Intellectual Shenanigans

 I sometimes enjoy reading the God Squad column by Rabbi Marc Gellman, who is obviously an intelligent fellow. But he is also a God and religion apologist (when he’s not getting in his humorous digs against Christianity), and at times his argumentation leaves a great deal to be desired. Thus in his latest (as I write) column (July 25, 2020), a reader asks: “How can God be omnipotent, omniscient, and omnibenevolent, if evil still exists in the world?”
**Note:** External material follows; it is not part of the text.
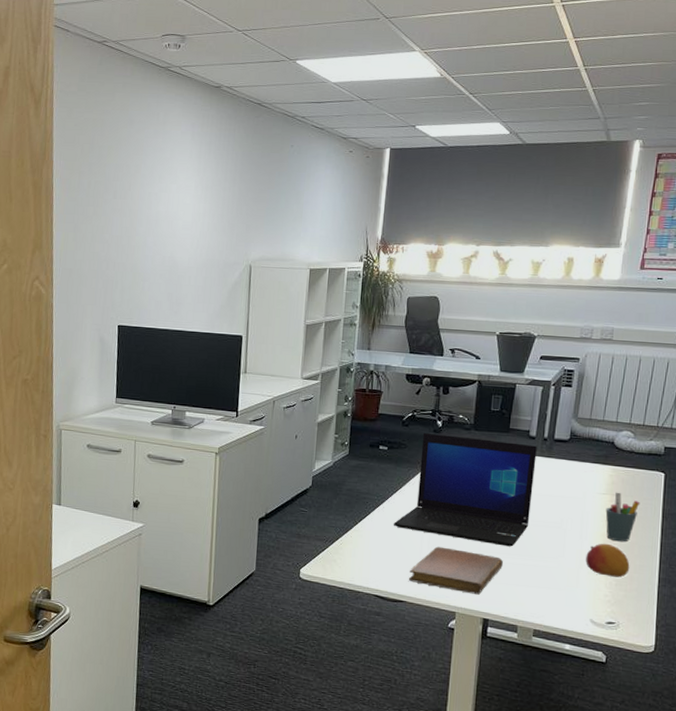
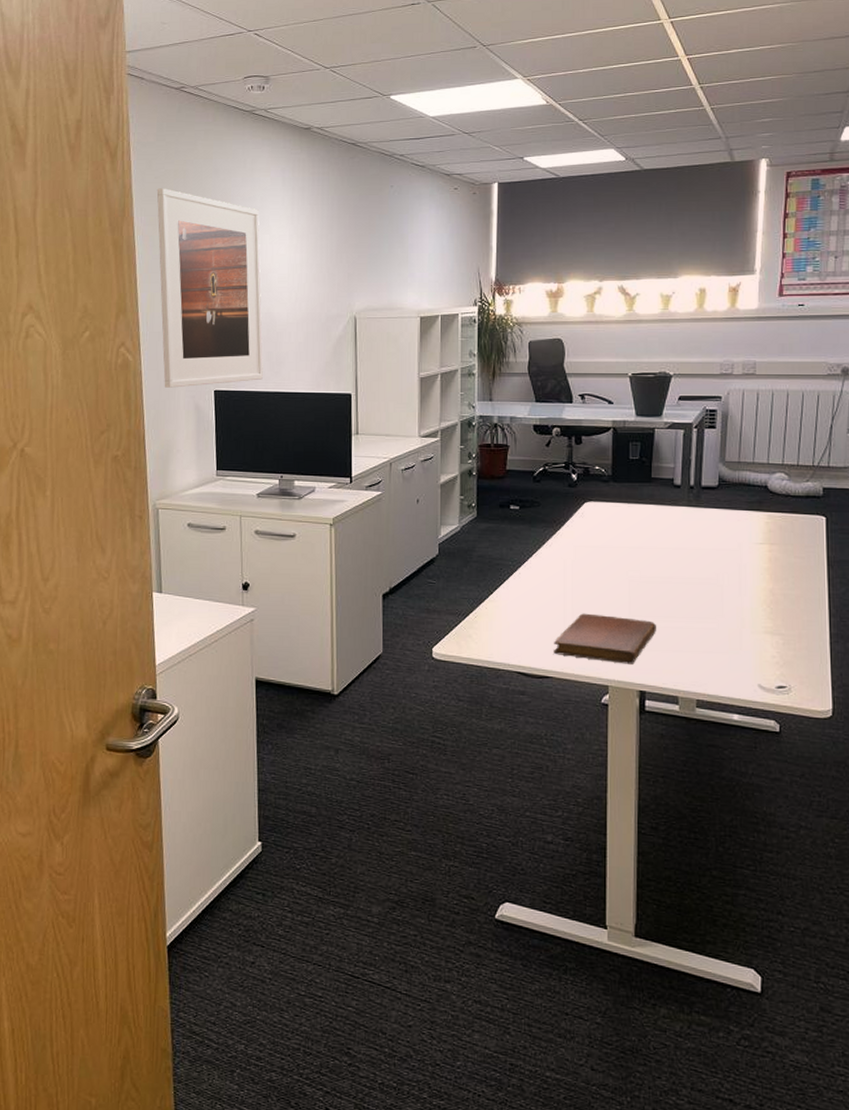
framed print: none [72,135,169,321] -> present [156,188,263,388]
laptop: present [394,432,537,547] -> none [532,487,684,609]
fruit: present [586,543,630,578] -> none [747,598,797,636]
pen holder: present [605,492,640,542] -> none [764,540,802,596]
This is the classic Problem of Evil in theology. Rabbi Gellman offers the classic theological answer:

Murder, war, oppression, racism, bigotry and every example of wanton cruelty are all on us. We choose to do evil and our choices soil the world. We are able to make these bad choices because we are able to choose what we do and we are able to choose what we do because we have freedom of the will. … So the question now arises, “Why did God give us free will?” … The answer is that without free will we cannot love. We choose whom we shall love. We choose to love God. We choose to follow God’s law of life. … So … we are indeed living in the best of all possible worlds by a benevolent, omniscient and omnipotent God.

Phew. I won’t even try to refute this argument, or jumble or arguments, because it is too ridiculous; or, at best, its logic is obscure and its assumptions questionable or question begging (not least among which is that we even have free will in the requisite sense). But I am now chiefly concerned with Gellman’s treatment of another essential component of the Problem of Evil. For the sort of evil that the quoted passage above addresses is that which is due to human agency. But what about all the bad stuff that happens to us (and other animals) through no fault (or agency or free will) of our own?
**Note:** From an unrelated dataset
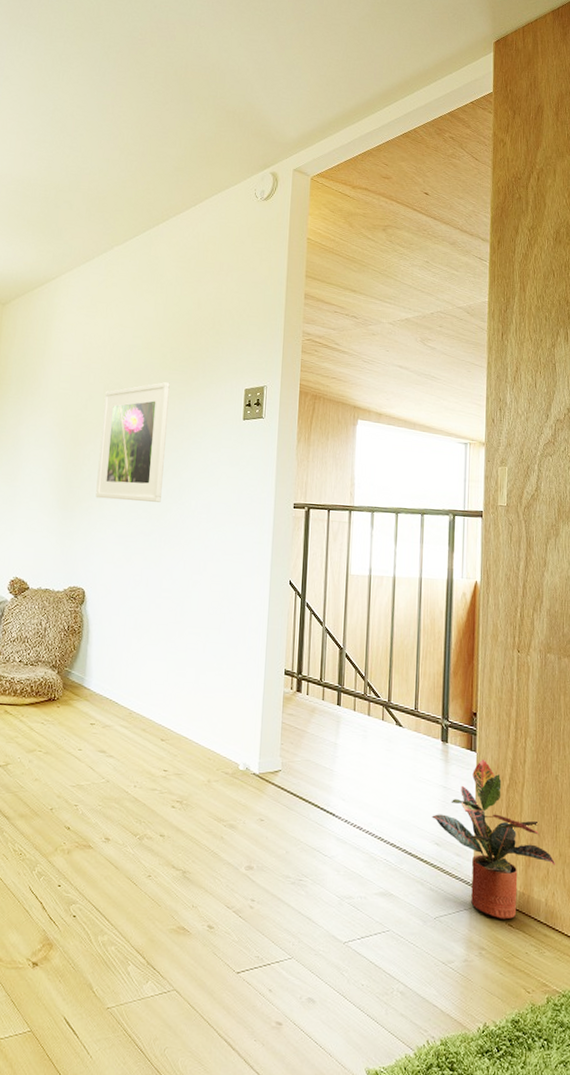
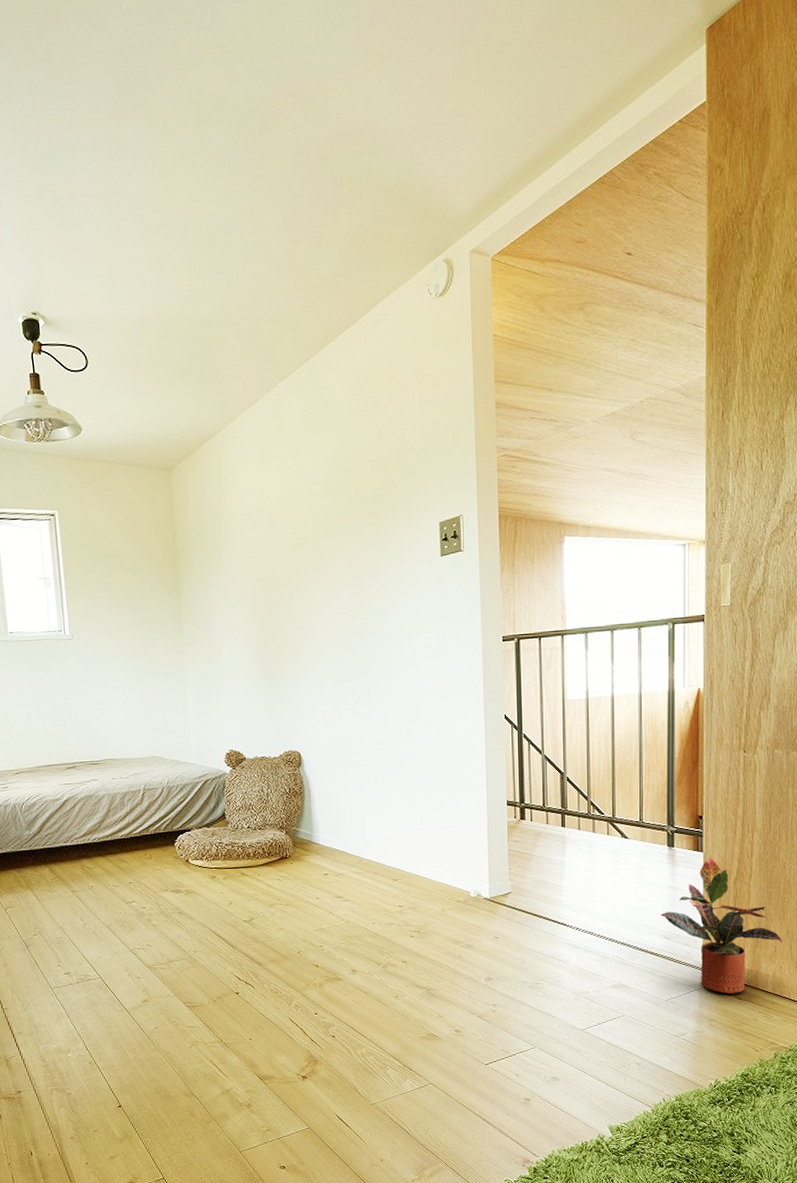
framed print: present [96,382,170,502] -> none [291,528,365,661]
Here is what Gellman has to say about that:

Earthquakes, tsunamis, hurricanes and such are basically not the result of human sin although climate change must be considered as a contributing factor and climate change is on us. However, an aboveground or underwater earthquake are [sic] just the natural result of the cracking and moving of the earth’s crust and the earth has a moving crust because it has a molten core and the existence of a molten core makes the earth produce gasses that enable life to flourish here on planet earth. There is nothing inherently evil about the breathing in and breathing out of the earth’s crust.

That’s it! That’s his rebuttal of the non-human part of the Problem of Evil. As I read it, he is arguing two things. (1) Yes, some bad stuff happens that is not due to human agency, but it is the inadvertent side-effect of something good that compensates for it, and we couldn’t have that other good, which is necessary to our maximum happiness, without that bad stuff coming along with it. (2) A non-human event, such as an earthquake, is simply not the sort of thing that can be considered evil, precisely because it is not itself, or the product of, an act of will by a free agent.
           
But these arguments are also silly. This time I will take the time to explain why. Argument (1) just ignores the question asked by the reader, which is why an omnipotent, omniscient, and omnibenevolent being couldn’t bring about the good stuff without the bad stuff accompanying it. Gellman’s breezy “the existence of a molten core makes the earth produce gasses that enable life to flourish here on planet earth” is just too swift a way of excusing highly destructive earthquakes, tsunamis, and hurricanes, not to mention morbid illnesses and painful deformities and starvation due to crop failures and the rest of the panoply of human or animal woes that mortality is heir to.
           
But finally it is argument (2) that is what really incited me to write this essay, for its fallaciousness is so blatant. It is possible to expand the other arguments Gellman has given, in what is after all just a short column, to strengthen his case. But this last argument is just a sleight of hand. “There is nothing inherently evil about the breathing in and breathing out of the earth’s crust,” he writes.
           
Insofar as this is an argument, it trades on equivocation. The word “evil” can refer to the intentional action, or character, of a person, or it can refer to an event or circumstance that is very harmful to innocent beings. The Argument from Evil is, I submit, about the second sense of evil: Why does so much bad stuff happen to even good people (not to mention nonhuman animals)? But Gellman has transformed the entire debate to one about the existence of human (or “moral”) evil. And of course, even just by definition, such evil cannot be the property of anything that is not a person, such as movements of the earth’s crust. Not only is this an equivocation (or it could also be called an ignoratio elenchi or changing of the subject), but it seems at odds with argument (1), which traded on the goodness of “gasses that enable life to flourish here on planet earth” compensating for the evil of destructive earthquakes and the like. But if “the breathing in and breathing out of the earth’s crust” that is caused by the earth’s molten core is not the sort of thing that could be evil (even though it in turn causes destructive earthquakes and the like), then how can the production of gasses by that same molten core be good (even if it in turn enables life to flourish)?